In an article for Princeton’s college newspaper, The Daily Princetonian, sophomore Emilly Santos argues that “American systems of legal administration enact violence against minority populations,” which includes the criminal justice system. “Princeton’s Honor Code, tasked with holding students accountable and honest in academic settings, mirrors the criminal justice system in its rules and effects.”

Santos then outlines that the disciplinary actions imposed — such as suspension, withholding of financial aid, a record on your transcript, or even expulsion — on students who violate the honor code affect minority or “first-generation low-income (FLI) students” the most, whom she argues are unprepared at navigating such a system in the first place. As such, Santos recommends that “the University should lead by example by dismantling the Honor Code system, which acts as a barrier to social mobility and a more equitable society.”

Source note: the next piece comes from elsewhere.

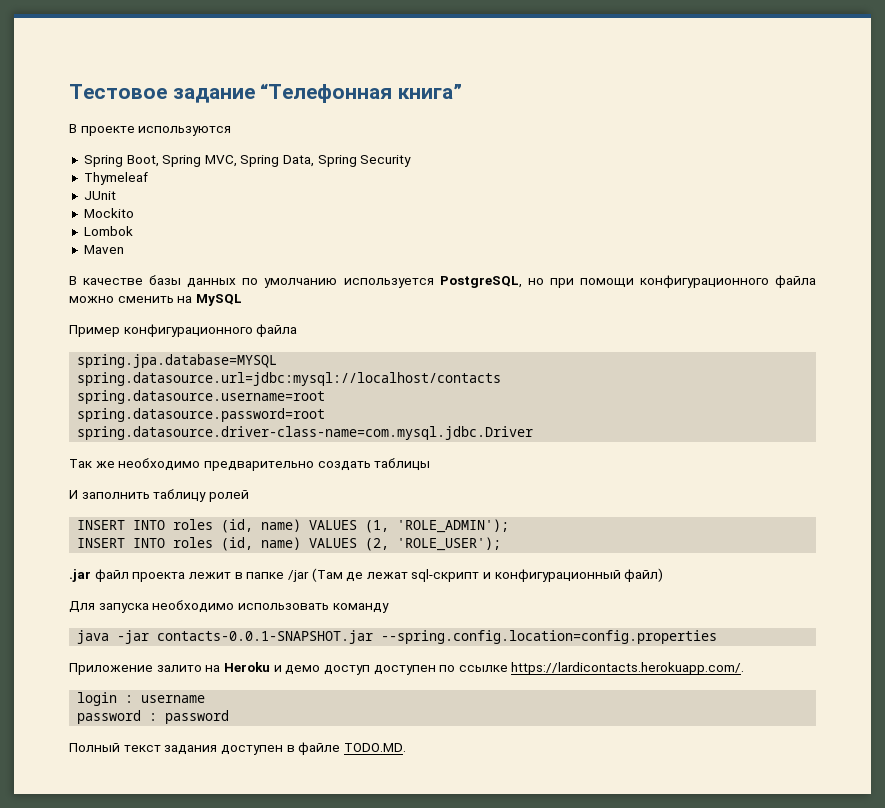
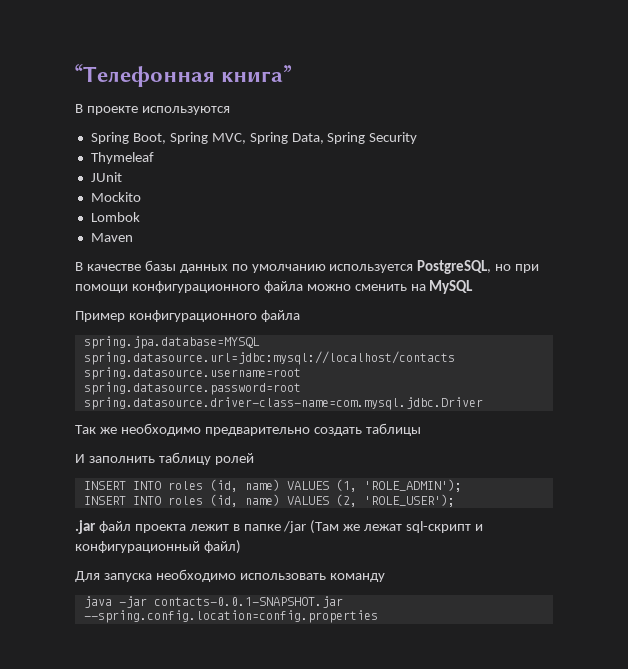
[69,84,255,103] Тестовое задание -> (75, 75) none
[346,572,364,582] де -> [343,524,361,531] же
[69,662,745,675] [77,692,206,706] [77,710,230,724] [69,742,406,755] // Приложение залито на Heroku и демо доступ доступен по ссылке https://lardicontacts.herokuapp.com/. // login : username // password : password // Полный текст задания доступен в файле TODO.MD. -> (378, 616) none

That prohibitions on cheating and plagiarizing are now conflated with systemic racism shows how effectively propagandized the nation’s allegedly best and brightest — at Ivy League schools, no less — have become. That Santos seriously recommends dismantling the honor code solely for racial “equity” implies she believes low-income minority students must cheat or plagiarize to excel academically at Princeton. In other words, Santos is engaging in the soft bigotry of low expectations at the expense of her college classmates.

While low-income and minority students should be given the resources and help they need to excel academically, a free pass to cheat is not one of them. Santos insults her peers’ intelligence by assuming removing academic standards will help them succeed. Ironically, in the name of racial equity, Santos is peddling a new form of pernicious racism adopted by the left.

Besides, Princeton’s honor code is not to blame for the problems Santos highlights. The real culprit is affirmative action.

Many students granted admittance to the nation’s elite colleges solely or partly on the basis of their skin color are woefully unprepared for the academic environment at those schools. As such, many drop out or fail their classes.

For example, according to the Heritage Foundation, one study found that among the top law schools in the country, more than 50 percent of black law students were in the bottom 10 percent of their class. The dropout rate for black law students was also more than twice that of their white counterparts (19.3 percent vs. 8.2 percent).

Another study found that after California banned race-based admissions for public colleges, there was a 4.4-percentage-point increase in the graduation rates of minority students, which can be attributed to students selecting colleges that were a better academic fit.

What Santos needs to realize is that until colleges base their admissions on merit instead of race, students will repeatedly enroll in schools they are ill-suited for — and no amount of free passes for cheating will make up for that.